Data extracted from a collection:
=== Begin Enclosure ===

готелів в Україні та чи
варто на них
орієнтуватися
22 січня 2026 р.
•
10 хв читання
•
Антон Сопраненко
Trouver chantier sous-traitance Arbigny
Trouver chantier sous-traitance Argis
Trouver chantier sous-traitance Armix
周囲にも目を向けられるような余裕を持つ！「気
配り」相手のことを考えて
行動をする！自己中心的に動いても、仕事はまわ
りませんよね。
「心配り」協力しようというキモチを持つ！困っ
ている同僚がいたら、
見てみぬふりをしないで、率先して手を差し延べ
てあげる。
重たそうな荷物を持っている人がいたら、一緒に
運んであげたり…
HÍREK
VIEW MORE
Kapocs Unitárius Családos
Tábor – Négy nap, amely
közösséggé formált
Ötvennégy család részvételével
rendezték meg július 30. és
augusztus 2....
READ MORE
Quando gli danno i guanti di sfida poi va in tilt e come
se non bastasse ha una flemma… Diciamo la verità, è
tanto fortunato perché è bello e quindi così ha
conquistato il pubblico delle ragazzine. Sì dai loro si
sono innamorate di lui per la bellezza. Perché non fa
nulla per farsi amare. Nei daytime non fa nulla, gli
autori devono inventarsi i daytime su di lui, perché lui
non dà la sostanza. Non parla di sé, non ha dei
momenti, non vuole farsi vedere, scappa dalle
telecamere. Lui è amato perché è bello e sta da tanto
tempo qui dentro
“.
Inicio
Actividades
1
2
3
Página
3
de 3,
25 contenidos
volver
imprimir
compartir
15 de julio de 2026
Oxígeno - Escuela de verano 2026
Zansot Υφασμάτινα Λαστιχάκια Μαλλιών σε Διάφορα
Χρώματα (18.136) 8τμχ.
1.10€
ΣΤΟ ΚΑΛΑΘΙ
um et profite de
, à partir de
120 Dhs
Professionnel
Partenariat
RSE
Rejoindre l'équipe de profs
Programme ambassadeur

=== End Enclosure ===

Identify the lines in the records above that contain the word "Trouver", then state how many there are and nothing more.

3